_WHAT YOU HAVE TO DO_. Rewrite the passage of the scalp acupuncture text below, starting at "As Dr. Jiao" and ending at "injury, and neuropathy.", substituting "neurological conditions" for "neurological disorders".
═════ TEXT SECTION ═════
Rediscovering scalp acupuncture

At the end of September, I had the opportunity to travel to Madison, Wisconsin, to attend a scalp acupuncture seminar taught by Suzanne Robidoux. I have occasionally used scalp acupuncture since learning the basics in acupuncture school over 10 years ago, but am now inspired to use it a whole lot more. I was aware of the effectiveness of the method, but needed the more in-depth instruction on how to understand it better and use it to achieve the best results possible. Over the past couple of weeks I have started to employ what I learned, and am pleased with the results so far.

Scalp acupuncture applies the ancient technique of acupuncture to a modern, scientific understanding of how the brain is mapped. The right side of the brain controls the left side of the body, and vice versa. The brain is further divided into different areas, each with specific jobs to control the various functions of the body: movement, feeling sensation, balance, optics, emotions, focus, and the rest.

Scalp acupuncture was developed by Dr. Jiao Shunfa in the early 1970s in China. Dr. Jiao suspected that he could effectively treat hemiplegia (one-sided paralysis) following a stroke by treating the area over the primary motor cortex of the brain on the opposite side of the paralysis. Dr. Jiao knew that the motor cortex controls how movement is initiated in the body. In the photo above, you can see the “Motor Line,” the line that Dr. Jiao first treated to test his theory.

As Dr. Jiao gained experience by treating many patients, he was able to define several areas that brought about particular therapeutic effects when stimulated with acupuncture needles. These areas were consistent with the already-mapped functional areas of the brain. He developed a comprehensive system to treat many neurological disorders, including stroke, multiple sclerosis, Parkinson’s disease, ALS, traumatic brain injury, and neuropathy.

Other doctors have expanded upon Dr. Jiao’s methods to treat even more neurological conditions. One example is Dr. Lin Xue Jian, who developed her method to treat autism, ADD/ADHD, anxiety, depression, PTSD, and learning disabilities.

The beauty of scalp acupuncture is that not only is it extremely effective in treating these serious diseases, but it is also effective in treating many other conditions, including acute and chronic pain of any type, stress, digestive issues, colds, emotional upset, and more.

Scalp acupuncture is typically paired with electrical stimulation of the scalp points, by connecting the needles to a stimulater via electrodes, and a body acupuncture treatment. The needles are retained for 30 minutes. In cases of physical issues such as paralysis, tremors, pain, and numbness, some exercise must also be done with the scalp needles retained for the best effect, before leaving the office.

When our teacher insisted that a post stroke patient who is in a wheelchair should be up and walking within five weeks with two treatments per week, along with some dietary changes and herbal support, she really got my attention. I have already started to use this powerful method more in my practice, and am looking forward to helping more people feel better so they can more fully enjoy their lives.
═════ RECORD SET ═════
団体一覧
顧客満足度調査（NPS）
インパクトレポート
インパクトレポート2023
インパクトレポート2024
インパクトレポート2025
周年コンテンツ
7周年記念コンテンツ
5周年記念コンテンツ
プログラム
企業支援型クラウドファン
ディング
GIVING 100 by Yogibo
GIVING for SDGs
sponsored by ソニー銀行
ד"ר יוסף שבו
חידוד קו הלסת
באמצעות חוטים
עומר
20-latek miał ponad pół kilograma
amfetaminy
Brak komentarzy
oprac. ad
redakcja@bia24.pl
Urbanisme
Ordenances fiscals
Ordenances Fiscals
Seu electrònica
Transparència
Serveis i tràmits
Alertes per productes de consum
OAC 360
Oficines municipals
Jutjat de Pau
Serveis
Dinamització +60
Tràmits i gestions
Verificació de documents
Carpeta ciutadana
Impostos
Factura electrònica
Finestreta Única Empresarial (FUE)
═════
═════ RECORD SET ═════
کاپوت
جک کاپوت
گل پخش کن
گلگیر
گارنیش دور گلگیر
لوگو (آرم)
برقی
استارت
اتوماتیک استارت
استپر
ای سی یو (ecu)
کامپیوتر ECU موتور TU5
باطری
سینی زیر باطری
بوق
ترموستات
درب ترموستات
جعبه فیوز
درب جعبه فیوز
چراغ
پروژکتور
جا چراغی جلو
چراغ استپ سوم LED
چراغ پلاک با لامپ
═════
═════ RECORD SET ═════
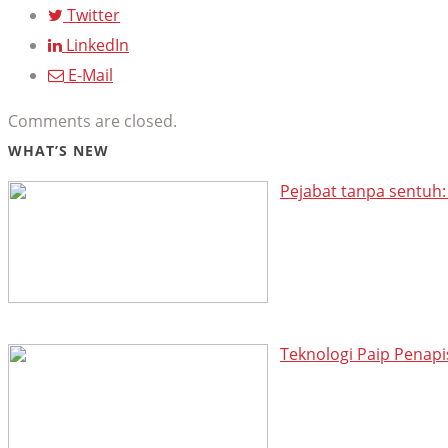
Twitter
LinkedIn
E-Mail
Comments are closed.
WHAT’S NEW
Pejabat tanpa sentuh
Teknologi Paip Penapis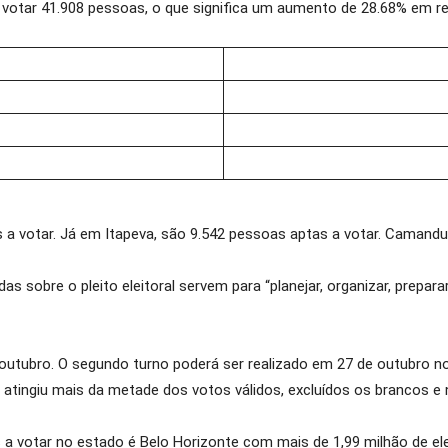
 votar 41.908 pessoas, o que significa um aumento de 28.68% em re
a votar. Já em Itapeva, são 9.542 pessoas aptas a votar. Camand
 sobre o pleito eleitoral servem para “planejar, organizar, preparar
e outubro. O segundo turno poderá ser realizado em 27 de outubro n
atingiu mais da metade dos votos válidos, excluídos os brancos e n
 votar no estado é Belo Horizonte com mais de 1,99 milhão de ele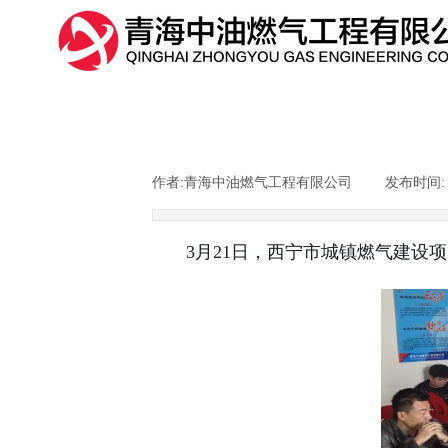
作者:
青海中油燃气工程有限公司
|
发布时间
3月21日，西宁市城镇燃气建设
═════
_RESPONSE BELOW_.
As Dr. Jiao gained experience by treating many patients, he was able to define several areas that brought about particular therapeutic effects when stimulated with acupuncture needles. These areas were consistent with the already-mapped functional areas of the brain. He developed a comprehensive system to treat many neurological conditions, including stroke, multiple sclerosis, Parkinson’s disease, ALS, traumatic brain injury, and neuropathy.